Excerpted data:
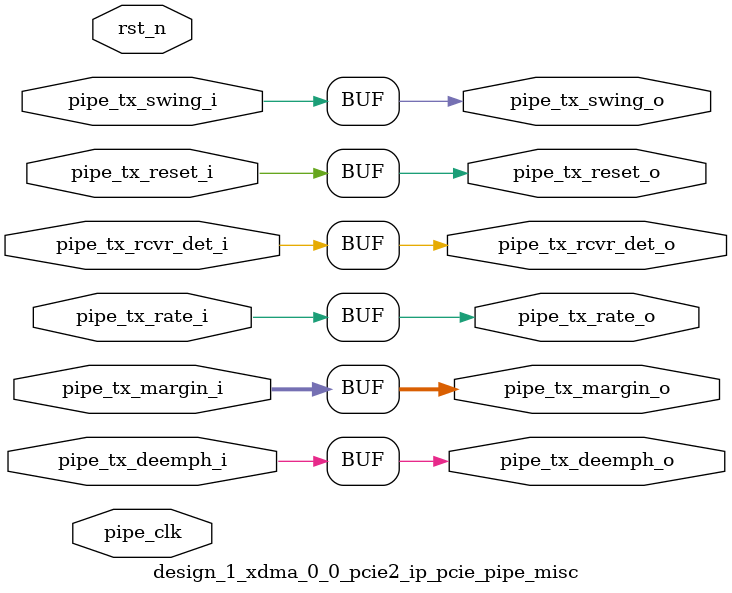
<source format=v>

`timescale 1ps/1ps

(* DowngradeIPIdentifiedWarnings = "yes" *)
module design_1_xdma_0_0_pcie2_ip_pcie_pipe_misc #
(
    parameter        PIPE_PIPELINE_STAGES = 0,    // 0 - 0 stages, 1 - 1 stage, 2 - 2 stages
    parameter TCQ  = 1 // synthesis warning solved: parameter declaration becomes local
)
(

    input   wire        pipe_tx_rcvr_det_i       ,     // PIPE Tx Receiver Detect
    input   wire        pipe_tx_reset_i          ,     // PIPE Tx Reset
    input   wire        pipe_tx_rate_i           ,     // PIPE Tx Rate
    input   wire        pipe_tx_deemph_i         ,     // PIPE Tx Deemphasis
    input   wire [2:0]  pipe_tx_margin_i         ,     // PIPE Tx Margin
    input   wire        pipe_tx_swing_i          ,     // PIPE Tx Swing

    output  wire        pipe_tx_rcvr_det_o       ,     // Pipelined PIPE Tx Receiver Detect
    output  wire        pipe_tx_reset_o          ,     // Pipelined PIPE Tx Reset
    output  wire        pipe_tx_rate_o           ,     // Pipelined PIPE Tx Rate
    output  wire        pipe_tx_deemph_o         ,     // Pipelined PIPE Tx Deemphasis
    output  wire [2:0]  pipe_tx_margin_o         ,     // Pipelined PIPE Tx Margin
    output  wire        pipe_tx_swing_o          ,     // Pipelined PIPE Tx Swing

    input   wire        pipe_clk                ,      // PIPE Clock
    input   wire        rst_n                          // Reset
);

//******************************************************************//
// Reality check.                                                   //
//******************************************************************//

//    parameter TCQ  = 1;      // clock to out delay model

    generate

    if (PIPE_PIPELINE_STAGES == 0) begin : pipe_stages_0

        assign pipe_tx_rcvr_det_o = pipe_tx_rcvr_det_i;
        assign pipe_tx_reset_o  = pipe_tx_reset_i;
        assign pipe_tx_rate_o = pipe_tx_rate_i;
        assign pipe_tx_deemph_o = pipe_tx_deemph_i;
        assign pipe_tx_margin_o = pipe_tx_margin_i;
        assign pipe_tx_swing_o = pipe_tx_swing_i;

    end // if (PIPE_PIPELINE_STAGES == 0)
    else if (PIPE_PIPELINE_STAGES == 1) begin : pipe_stages_1

    reg                pipe_tx_rcvr_det_q       ;
    reg                pipe_tx_reset_q          ;
    reg                pipe_tx_rate_q           ;
    reg                pipe_tx_deemph_q         ;
    reg [2:0]          pipe_tx_margin_q         ;
    reg                pipe_tx_swing_q          ;

        always @(posedge pipe_clk) begin

        if (rst_n)
        begin

            pipe_tx_rcvr_det_q <= #TCQ 0;
            pipe_tx_reset_q  <= #TCQ 1'b1;
            pipe_tx_rate_q <= #TCQ 0;
            pipe_tx_deemph_q <= #TCQ 1'b1;
            pipe_tx_margin_q <= #TCQ 0;
            pipe_tx_swing_q <= #TCQ 0;

        end
        else
        begin

            pipe_tx_rcvr_det_q <= #TCQ pipe_tx_rcvr_det_i;
            pipe_tx_reset_q  <= #TCQ pipe_tx_reset_i;
            pipe_tx_rate_q <= #TCQ pipe_tx_rate_i;
            pipe_tx_deemph_q <= #TCQ pipe_tx_deemph_i;
            pipe_tx_margin_q <= #TCQ pipe_tx_margin_i;
            pipe_tx_swing_q <= #TCQ pipe_tx_swing_i;

          end

        end

        assign pipe_tx_rcvr_det_o = pipe_tx_rcvr_det_q;
        assign pipe_tx_reset_o  = pipe_tx_reset_q;
        assign pipe_tx_rate_o = pipe_tx_rate_q;
        assign pipe_tx_deemph_o = pipe_tx_deemph_q;
        assign pipe_tx_margin_o = pipe_tx_margin_q;
        assign pipe_tx_swing_o = pipe_tx_swing_q;

    end // if (PIPE_PIPELINE_STAGES == 1)
    else if (PIPE_PIPELINE_STAGES == 2) begin : pipe_stages_2

    reg                pipe_tx_rcvr_det_q       ;
    reg                pipe_tx_reset_q          ;
    reg                pipe_tx_rate_q           ;
    reg                pipe_tx_deemph_q         ;
    reg [2:0]          pipe_tx_margin_q         ;
    reg                pipe_tx_swing_q          ;

    reg                pipe_tx_rcvr_det_qq      ;
    reg                pipe_tx_reset_qq         ;
    reg                pipe_tx_rate_qq          ;
    reg                pipe_tx_deemph_qq        ;
    reg [2:0]          pipe_tx_margin_qq        ;
    reg                pipe_tx_swing_qq         ;

        always @(posedge pipe_clk) begin

        if (rst_n)
        begin

            pipe_tx_rcvr_det_q <= #TCQ 0;
            pipe_tx_reset_q  <= #TCQ 1'b1;
            pipe_tx_rate_q <= #TCQ 0;
            pipe_tx_deemph_q <= #TCQ 1'b1;
            pipe_tx_margin_q <= #TCQ 0;
            pipe_tx_swing_q <= #TCQ 0;

            pipe_tx_rcvr_det_qq <= #TCQ 0;
            pipe_tx_reset_qq  <= #TCQ 1'b1;
            pipe_tx_rate_qq <= #TCQ 0;
            pipe_tx_deemph_qq <= #TCQ 1'b1;
            pipe_tx_margin_qq <= #TCQ 0;
            pipe_tx_swing_qq <= #TCQ 0;

        end
        else
        begin

            pipe_tx_rcvr_det_q <= #TCQ pipe_tx_rcvr_det_i;
            pipe_tx_reset_q  <= #TCQ pipe_tx_reset_i;
            pipe_tx_rate_q <= #TCQ pipe_tx_rate_i;
            pipe_tx_deemph_q <= #TCQ pipe_tx_deemph_i;
            pipe_tx_margin_q <= #TCQ pipe_tx_margin_i;
            pipe_tx_swing_q <= #TCQ pipe_tx_swing_i;

            pipe_tx_rcvr_det_qq <= #TCQ pipe_tx_rcvr_det_q;
            pipe_tx_reset_qq  <= #TCQ pipe_tx_reset_q;
            pipe_tx_rate_qq <= #TCQ pipe_tx_rate_q;
            pipe_tx_deemph_qq <= #TCQ pipe_tx_deemph_q;
            pipe_tx_margin_qq <= #TCQ pipe_tx_margin_q;
            pipe_tx_swing_qq <= #TCQ pipe_tx_swing_q;

          end

        end

        assign pipe_tx_rcvr_det_o = pipe_tx_rcvr_det_qq;
        assign pipe_tx_reset_o  = pipe_tx_reset_qq;
        assign pipe_tx_rate_o = pipe_tx_rate_qq;
        assign pipe_tx_deemph_o = pipe_tx_deemph_qq;
        assign pipe_tx_margin_o = pipe_tx_margin_qq;
        assign pipe_tx_swing_o = pipe_tx_swing_qq;

    end // if (PIPE_PIPELINE_STAGES == 2)

    endgenerate

endmodule


</source>
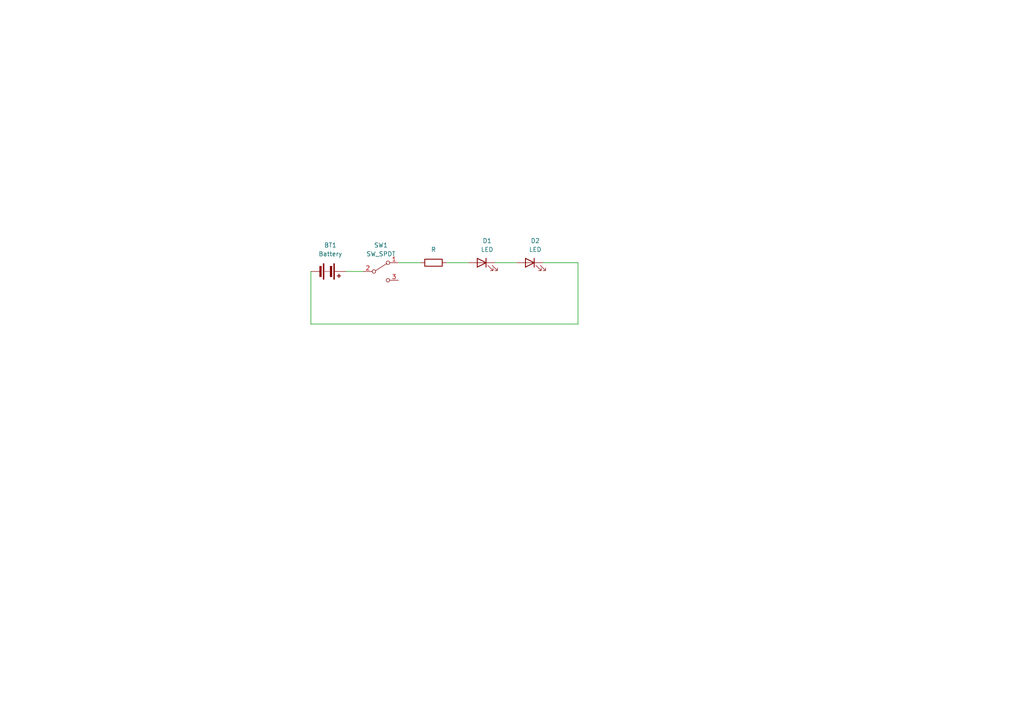
<source format=kicad_sch>
(kicad_sch (version 20230121) (generator eeschema)

  (uuid c48c1962-f7a6-432c-9f90-a4357ade9001)

  (paper "A4")

  


  (wire (pts (xy 167.64 93.98) (xy 90.17 93.98))
    (stroke (width 0) (type default))
    (uuid 0ba8a8fc-5356-47fa-be47-af04b869bedd)
  )
  (wire (pts (xy 129.54 76.2) (xy 135.89 76.2))
    (stroke (width 0) (type default))
    (uuid 549f0648-b619-4987-90e0-3e1850869697)
  )
  (wire (pts (xy 90.17 78.74) (xy 90.17 93.98))
    (stroke (width 0) (type default))
    (uuid 5638daca-409f-4c23-b541-3bf9ffaadc4a)
  )
  (wire (pts (xy 167.64 76.2) (xy 167.64 93.98))
    (stroke (width 0) (type default))
    (uuid 903fb097-0b2d-4891-8a25-0204bc30774f)
  )
  (wire (pts (xy 115.57 76.2) (xy 121.92 76.2))
    (stroke (width 0) (type default))
    (uuid 9baa01f0-660f-4b14-bc3d-4be4adf506f2)
  )
  (wire (pts (xy 143.51 76.2) (xy 149.86 76.2))
    (stroke (width 0) (type default))
    (uuid a1c24d04-0631-4381-8b0d-22ac48bcc940)
  )
  (wire (pts (xy 100.33 78.74) (xy 105.41 78.74))
    (stroke (width 0) (type default))
    (uuid a3aaf2da-db48-41b4-86f1-dce516b01a56)
  )
  (wire (pts (xy 157.48 76.2) (xy 167.64 76.2))
    (stroke (width 0) (type default))
    (uuid aed31e5b-d948-480a-9369-ec41f52348a0)
  )

  (symbol (lib_id "Switch:SW_SPDT") (at 110.49 78.74 0) (unit 1)
    (in_bom yes) (on_board yes) (dnp no) (fields_autoplaced)
    (uuid 50ad9f6d-c650-4624-bff5-51fc6320d70e)
    (property "Reference" "SW1" (at 110.49 71.12 0)
      (effects (font (size 1.27 1.27)))
    )
    (property "Value" "SW_SPDT" (at 110.49 73.66 0)
      (effects (font (size 1.27 1.27)))
    )
    (property "Footprint" "Button_Switch_THT:SW_DIP_SPSTx01_Slide_6.7x4.1mm_W7.62mm_P2.54mm_LowProfile" (at 110.49 78.74 0)
      (effects (font (size 1.27 1.27)) hide)
    )
    (property "Datasheet" "~" (at 110.49 78.74 0)
      (effects (font (size 1.27 1.27)) hide)
    )
    (pin "1" (uuid 950e985c-0fa9-44d8-b1cf-2c4e91e41c31))
    (pin "2" (uuid b2f7f3bc-551c-4ae1-8c75-37b39c61600f))
    (pin "3" (uuid 59d5a81b-bb74-4209-87a7-163260ae9242))
    (instances
      (project "cat-project"
        (path "/c48c1962-f7a6-432c-9f90-a4357ade9001"
          (reference "SW1") (unit 1)
        )
      )
    )
  )

  (symbol (lib_id "Device:LED") (at 153.67 76.2 0) (mirror y) (unit 1)
    (in_bom yes) (on_board yes) (dnp no)
    (uuid 55f21038-26b5-473c-b077-40d89043e5a1)
    (property "Reference" "D2" (at 155.2575 69.85 0)
      (effects (font (size 1.27 1.27)))
    )
    (property "Value" "LED" (at 155.2575 72.39 0)
      (effects (font (size 1.27 1.27)))
    )
    (property "Footprint" "LED_THT:LED_D3.0mm" (at 153.67 76.2 0)
      (effects (font (size 1.27 1.27)) hide)
    )
    (property "Datasheet" "~" (at 153.67 76.2 0)
      (effects (font (size 1.27 1.27)) hide)
    )
    (pin "1" (uuid a622395a-35ff-4500-b170-c016030f02dd))
    (pin "2" (uuid 5644a151-2cec-4ab3-826e-d631602b2fbc))
    (instances
      (project "cat-project"
        (path "/c48c1962-f7a6-432c-9f90-a4357ade9001"
          (reference "D2") (unit 1)
        )
      )
    )
  )

  (symbol (lib_id "Device:LED") (at 139.7 76.2 0) (mirror y) (unit 1)
    (in_bom yes) (on_board yes) (dnp no)
    (uuid 8cf246fa-2e4c-4e9f-9e2e-071dedc01d72)
    (property "Reference" "D1" (at 141.2875 69.85 0)
      (effects (font (size 1.27 1.27)))
    )
    (property "Value" "LED" (at 141.2875 72.39 0)
      (effects (font (size 1.27 1.27)))
    )
    (property "Footprint" "LED_THT:LED_D3.0mm" (at 139.7 76.2 0)
      (effects (font (size 1.27 1.27)) hide)
    )
    (property "Datasheet" "~" (at 139.7 76.2 0)
      (effects (font (size 1.27 1.27)) hide)
    )
    (pin "1" (uuid 9cc7d17e-6f64-4ab3-9953-df6bde4ee0ee))
    (pin "2" (uuid 480a8414-8650-4f52-8d66-15a5f42fbe61))
    (instances
      (project "cat-project"
        (path "/c48c1962-f7a6-432c-9f90-a4357ade9001"
          (reference "D1") (unit 1)
        )
      )
    )
  )

  (symbol (lib_id "Device:R") (at 125.73 76.2 90) (unit 1)
    (in_bom yes) (on_board yes) (dnp no) (fields_autoplaced)
    (uuid 9f474aa2-cb9b-4cb3-8cbc-f7452791947b)
    (property "Reference" "R1" (at 125.73 69.85 90)
      (effects (font (size 1.27 1.27)) hide)
    )
    (property "Value" "R" (at 125.73 72.39 90)
      (effects (font (size 1.27 1.27)))
    )
    (property "Footprint" "Resistor_THT:R_Axial_DIN0207_L6.3mm_D2.5mm_P10.16mm_Horizontal" (at 125.73 77.978 90)
      (effects (font (size 1.27 1.27)) hide)
    )
    (property "Datasheet" "~" (at 125.73 76.2 0)
      (effects (font (size 1.27 1.27)) hide)
    )
    (pin "1" (uuid 1423a5a0-c4ca-4e9a-95d3-885835c9eb97))
    (pin "2" (uuid 94db1c54-0765-4170-82c8-e2c0d6598088))
    (instances
      (project "cat-project"
        (path "/c48c1962-f7a6-432c-9f90-a4357ade9001"
          (reference "R1") (unit 1)
        )
      )
    )
  )

  (symbol (lib_id "Device:Battery") (at 95.25 78.74 270) (unit 1)
    (in_bom yes) (on_board yes) (dnp no) (fields_autoplaced)
    (uuid bf707d4a-757f-4b9b-9010-83f4e9c49c83)
    (property "Reference" "BT1" (at 95.8215 71.12 90)
      (effects (font (size 1.27 1.27)))
    )
    (property "Value" "Battery" (at 95.8215 73.66 90)
      (effects (font (size 1.27 1.27)))
    )
    (property "Footprint" "Battery:BatteryHolder_Keystone_1058_1x2032" (at 96.774 78.74 90)
      (effects (font (size 1.27 1.27)) hide)
    )
    (property "Datasheet" "~" (at 96.774 78.74 90)
      (effects (font (size 1.27 1.27)) hide)
    )
    (pin "1" (uuid 9dbfa3e6-084e-4779-9a68-9698003b2d59))
    (pin "2" (uuid 78a36afa-51f3-442e-950a-0d6c874878c7))
    (instances
      (project "cat-project"
        (path "/c48c1962-f7a6-432c-9f90-a4357ade9001"
          (reference "BT1") (unit 1)
        )
      )
    )
  )

  (sheet_instances
    (path "/" (page "1"))
  )
)

</source>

Work order:
Nothing but a number is expected: the count of lines in the data that include the word "Deemphasis".

Result for this task:
2